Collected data

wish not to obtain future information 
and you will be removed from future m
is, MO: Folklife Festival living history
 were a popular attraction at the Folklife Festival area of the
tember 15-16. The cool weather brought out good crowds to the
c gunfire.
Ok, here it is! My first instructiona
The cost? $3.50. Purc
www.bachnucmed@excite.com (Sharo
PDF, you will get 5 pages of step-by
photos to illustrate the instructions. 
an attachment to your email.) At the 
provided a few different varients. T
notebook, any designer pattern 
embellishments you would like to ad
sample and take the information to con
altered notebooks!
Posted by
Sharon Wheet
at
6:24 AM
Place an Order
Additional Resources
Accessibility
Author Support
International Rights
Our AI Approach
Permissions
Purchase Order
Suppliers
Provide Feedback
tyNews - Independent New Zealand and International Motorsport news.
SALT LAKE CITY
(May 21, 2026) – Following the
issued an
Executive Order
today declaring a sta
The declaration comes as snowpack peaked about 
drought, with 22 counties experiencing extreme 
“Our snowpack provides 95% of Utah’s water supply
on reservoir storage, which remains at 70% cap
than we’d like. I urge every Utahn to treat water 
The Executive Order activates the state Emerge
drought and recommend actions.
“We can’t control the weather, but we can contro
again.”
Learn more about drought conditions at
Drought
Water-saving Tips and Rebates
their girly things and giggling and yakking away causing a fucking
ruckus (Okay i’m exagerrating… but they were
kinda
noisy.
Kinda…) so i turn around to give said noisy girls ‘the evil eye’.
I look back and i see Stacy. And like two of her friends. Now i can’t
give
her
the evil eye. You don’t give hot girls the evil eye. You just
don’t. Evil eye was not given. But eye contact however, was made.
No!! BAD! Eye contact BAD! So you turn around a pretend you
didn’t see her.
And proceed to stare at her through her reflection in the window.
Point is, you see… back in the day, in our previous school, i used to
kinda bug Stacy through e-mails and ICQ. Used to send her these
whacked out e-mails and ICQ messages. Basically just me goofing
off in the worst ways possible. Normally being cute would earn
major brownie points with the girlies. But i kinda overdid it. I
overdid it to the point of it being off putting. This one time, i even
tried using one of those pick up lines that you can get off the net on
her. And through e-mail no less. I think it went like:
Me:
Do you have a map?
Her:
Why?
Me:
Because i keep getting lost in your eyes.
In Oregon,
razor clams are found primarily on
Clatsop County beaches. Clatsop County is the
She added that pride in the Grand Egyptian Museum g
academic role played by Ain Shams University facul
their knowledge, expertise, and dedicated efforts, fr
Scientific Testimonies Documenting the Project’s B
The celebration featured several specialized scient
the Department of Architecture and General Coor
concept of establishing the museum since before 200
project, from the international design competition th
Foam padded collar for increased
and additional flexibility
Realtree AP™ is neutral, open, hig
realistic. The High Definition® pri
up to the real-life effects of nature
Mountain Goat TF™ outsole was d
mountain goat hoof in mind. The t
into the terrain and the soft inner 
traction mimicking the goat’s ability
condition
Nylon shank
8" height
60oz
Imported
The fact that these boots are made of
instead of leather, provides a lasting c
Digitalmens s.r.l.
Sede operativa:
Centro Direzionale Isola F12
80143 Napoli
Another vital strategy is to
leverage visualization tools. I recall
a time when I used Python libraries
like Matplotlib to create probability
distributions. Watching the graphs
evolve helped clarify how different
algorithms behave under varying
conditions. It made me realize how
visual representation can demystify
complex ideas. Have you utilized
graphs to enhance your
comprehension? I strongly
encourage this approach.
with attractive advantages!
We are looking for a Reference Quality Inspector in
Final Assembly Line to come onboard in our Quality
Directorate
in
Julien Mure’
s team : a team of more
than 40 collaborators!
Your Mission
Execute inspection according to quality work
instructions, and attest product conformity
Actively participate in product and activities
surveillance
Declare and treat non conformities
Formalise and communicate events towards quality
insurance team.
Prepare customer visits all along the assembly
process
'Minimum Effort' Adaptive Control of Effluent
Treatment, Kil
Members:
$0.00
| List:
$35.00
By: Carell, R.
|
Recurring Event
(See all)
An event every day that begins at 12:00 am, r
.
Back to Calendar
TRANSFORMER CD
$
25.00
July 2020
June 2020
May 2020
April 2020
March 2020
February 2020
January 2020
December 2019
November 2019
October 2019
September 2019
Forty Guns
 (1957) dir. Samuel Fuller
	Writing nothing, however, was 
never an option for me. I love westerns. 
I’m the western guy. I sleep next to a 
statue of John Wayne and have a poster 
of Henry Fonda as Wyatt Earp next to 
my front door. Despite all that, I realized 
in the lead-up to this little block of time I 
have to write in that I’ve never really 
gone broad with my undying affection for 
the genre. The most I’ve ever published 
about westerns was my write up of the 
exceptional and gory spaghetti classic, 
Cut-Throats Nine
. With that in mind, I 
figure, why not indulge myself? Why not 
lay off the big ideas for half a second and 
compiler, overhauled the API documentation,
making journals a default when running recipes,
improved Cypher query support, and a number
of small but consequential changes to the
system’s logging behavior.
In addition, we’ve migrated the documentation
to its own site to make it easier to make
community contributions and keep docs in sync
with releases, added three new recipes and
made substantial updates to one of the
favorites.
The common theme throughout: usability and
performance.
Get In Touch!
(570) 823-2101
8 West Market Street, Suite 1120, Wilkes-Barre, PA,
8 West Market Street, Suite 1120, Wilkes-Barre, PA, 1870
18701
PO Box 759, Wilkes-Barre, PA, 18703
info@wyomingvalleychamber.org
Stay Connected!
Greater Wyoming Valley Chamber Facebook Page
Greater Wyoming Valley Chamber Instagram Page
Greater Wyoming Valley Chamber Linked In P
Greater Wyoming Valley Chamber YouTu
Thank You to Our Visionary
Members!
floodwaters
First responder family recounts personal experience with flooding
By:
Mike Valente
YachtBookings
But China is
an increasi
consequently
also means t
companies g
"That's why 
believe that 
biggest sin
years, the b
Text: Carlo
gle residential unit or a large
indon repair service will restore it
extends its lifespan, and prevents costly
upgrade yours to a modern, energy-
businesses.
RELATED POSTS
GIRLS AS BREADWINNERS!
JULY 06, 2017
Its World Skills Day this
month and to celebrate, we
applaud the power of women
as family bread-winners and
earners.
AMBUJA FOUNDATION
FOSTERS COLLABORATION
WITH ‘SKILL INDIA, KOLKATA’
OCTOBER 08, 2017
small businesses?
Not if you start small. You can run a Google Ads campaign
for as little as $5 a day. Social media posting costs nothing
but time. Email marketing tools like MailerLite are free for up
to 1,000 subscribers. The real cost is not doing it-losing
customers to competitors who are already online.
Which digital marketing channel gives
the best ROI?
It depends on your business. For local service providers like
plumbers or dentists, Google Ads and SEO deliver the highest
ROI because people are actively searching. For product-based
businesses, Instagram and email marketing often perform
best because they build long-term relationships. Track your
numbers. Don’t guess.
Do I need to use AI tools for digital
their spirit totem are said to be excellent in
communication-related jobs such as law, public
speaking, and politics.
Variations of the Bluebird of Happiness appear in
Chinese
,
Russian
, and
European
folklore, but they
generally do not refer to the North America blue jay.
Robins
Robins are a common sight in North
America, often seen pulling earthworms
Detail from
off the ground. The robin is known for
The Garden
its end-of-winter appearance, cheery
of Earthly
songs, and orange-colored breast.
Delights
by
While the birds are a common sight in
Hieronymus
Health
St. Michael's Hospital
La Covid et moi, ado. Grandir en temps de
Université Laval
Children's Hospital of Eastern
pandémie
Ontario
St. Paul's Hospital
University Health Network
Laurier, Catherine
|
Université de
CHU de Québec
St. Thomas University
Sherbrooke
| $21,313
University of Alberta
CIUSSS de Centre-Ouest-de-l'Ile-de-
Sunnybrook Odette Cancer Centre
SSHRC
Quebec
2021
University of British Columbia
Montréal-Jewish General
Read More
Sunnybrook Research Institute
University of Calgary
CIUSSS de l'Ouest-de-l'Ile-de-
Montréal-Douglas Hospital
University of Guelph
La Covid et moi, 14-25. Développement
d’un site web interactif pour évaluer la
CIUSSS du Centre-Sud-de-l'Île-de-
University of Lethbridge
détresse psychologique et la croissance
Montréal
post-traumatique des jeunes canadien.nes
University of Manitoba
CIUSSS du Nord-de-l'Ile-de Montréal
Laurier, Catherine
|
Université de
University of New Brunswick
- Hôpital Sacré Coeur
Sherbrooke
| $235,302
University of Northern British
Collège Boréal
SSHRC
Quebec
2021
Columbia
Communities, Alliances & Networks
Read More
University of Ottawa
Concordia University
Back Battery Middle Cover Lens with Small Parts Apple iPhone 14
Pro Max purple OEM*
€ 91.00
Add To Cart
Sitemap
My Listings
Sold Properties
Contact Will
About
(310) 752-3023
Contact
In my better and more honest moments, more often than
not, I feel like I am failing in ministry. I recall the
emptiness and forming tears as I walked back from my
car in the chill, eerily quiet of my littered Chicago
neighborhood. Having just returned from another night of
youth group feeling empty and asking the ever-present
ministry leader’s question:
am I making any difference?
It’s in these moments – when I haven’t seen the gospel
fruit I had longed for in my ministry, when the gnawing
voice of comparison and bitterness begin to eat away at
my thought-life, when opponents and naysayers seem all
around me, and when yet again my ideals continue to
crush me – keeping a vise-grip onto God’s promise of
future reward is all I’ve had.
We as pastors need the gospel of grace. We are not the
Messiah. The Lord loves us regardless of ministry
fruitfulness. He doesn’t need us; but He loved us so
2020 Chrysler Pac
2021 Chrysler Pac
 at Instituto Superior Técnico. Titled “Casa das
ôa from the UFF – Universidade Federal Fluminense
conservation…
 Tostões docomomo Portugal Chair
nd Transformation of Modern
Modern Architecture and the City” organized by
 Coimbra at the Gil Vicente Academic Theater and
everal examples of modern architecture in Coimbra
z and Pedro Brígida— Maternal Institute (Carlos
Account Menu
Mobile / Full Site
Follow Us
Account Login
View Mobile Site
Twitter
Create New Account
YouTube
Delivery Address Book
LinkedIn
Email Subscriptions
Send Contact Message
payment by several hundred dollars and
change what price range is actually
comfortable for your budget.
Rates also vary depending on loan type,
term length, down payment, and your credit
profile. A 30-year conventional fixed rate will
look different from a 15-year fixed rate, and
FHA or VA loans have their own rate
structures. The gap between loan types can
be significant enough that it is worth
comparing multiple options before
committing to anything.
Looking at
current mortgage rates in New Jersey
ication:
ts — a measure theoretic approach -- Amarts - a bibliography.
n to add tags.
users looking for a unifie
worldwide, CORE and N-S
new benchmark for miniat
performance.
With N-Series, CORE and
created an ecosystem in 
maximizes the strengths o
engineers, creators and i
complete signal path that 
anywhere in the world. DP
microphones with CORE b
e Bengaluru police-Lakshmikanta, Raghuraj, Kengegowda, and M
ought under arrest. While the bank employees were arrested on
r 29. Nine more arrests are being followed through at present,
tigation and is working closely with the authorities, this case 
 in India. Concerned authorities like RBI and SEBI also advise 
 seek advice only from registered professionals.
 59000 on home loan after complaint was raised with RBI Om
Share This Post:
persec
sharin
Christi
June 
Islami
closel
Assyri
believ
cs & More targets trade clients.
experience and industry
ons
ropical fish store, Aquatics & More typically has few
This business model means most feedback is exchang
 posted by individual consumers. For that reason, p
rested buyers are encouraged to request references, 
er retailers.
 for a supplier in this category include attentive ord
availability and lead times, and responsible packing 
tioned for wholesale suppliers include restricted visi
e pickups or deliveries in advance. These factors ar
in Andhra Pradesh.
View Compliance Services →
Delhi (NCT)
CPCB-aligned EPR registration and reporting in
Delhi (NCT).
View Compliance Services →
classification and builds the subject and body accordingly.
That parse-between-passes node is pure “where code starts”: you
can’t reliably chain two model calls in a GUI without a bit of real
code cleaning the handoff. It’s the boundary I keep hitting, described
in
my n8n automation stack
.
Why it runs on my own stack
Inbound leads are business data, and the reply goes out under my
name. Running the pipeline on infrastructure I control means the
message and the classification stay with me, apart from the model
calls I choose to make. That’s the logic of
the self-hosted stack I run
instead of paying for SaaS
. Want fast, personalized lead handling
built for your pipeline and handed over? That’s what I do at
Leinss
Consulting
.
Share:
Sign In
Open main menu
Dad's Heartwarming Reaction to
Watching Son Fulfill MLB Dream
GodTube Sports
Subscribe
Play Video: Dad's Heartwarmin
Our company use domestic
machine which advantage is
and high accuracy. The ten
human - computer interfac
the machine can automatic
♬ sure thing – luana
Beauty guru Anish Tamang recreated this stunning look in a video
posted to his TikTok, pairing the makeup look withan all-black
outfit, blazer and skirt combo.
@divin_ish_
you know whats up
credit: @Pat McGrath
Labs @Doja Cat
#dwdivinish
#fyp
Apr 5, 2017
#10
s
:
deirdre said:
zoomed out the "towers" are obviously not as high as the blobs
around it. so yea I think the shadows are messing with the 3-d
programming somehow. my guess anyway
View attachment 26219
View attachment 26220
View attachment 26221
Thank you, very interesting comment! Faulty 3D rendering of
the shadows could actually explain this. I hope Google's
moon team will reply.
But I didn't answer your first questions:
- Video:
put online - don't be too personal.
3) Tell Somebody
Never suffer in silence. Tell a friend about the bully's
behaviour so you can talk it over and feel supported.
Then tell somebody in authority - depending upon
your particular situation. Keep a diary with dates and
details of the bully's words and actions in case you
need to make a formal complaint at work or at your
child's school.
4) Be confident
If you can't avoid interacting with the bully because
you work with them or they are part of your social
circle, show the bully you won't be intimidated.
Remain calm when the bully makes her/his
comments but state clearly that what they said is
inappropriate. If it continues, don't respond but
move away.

**Problem to solve**
Return, without any changes, the lines of the data from the first line through the line containing "an attachment to your email.) At the", including both.

**Result of this task**
wish not to obtain future information 
and you will be removed from future m
is, MO: Folklife Festival living history
 were a popular attraction at the Folklife Festival area of the
tember 15-16. The cool weather brought out good crowds to the
c gunfire.
Ok, here it is! My first instructiona
The cost? $3.50. Purc
www.bachnucmed@excite.com (Sharo
PDF, you will get 5 pages of step-by
photos to illustrate the instructions. 
an attachment to your email.) At the 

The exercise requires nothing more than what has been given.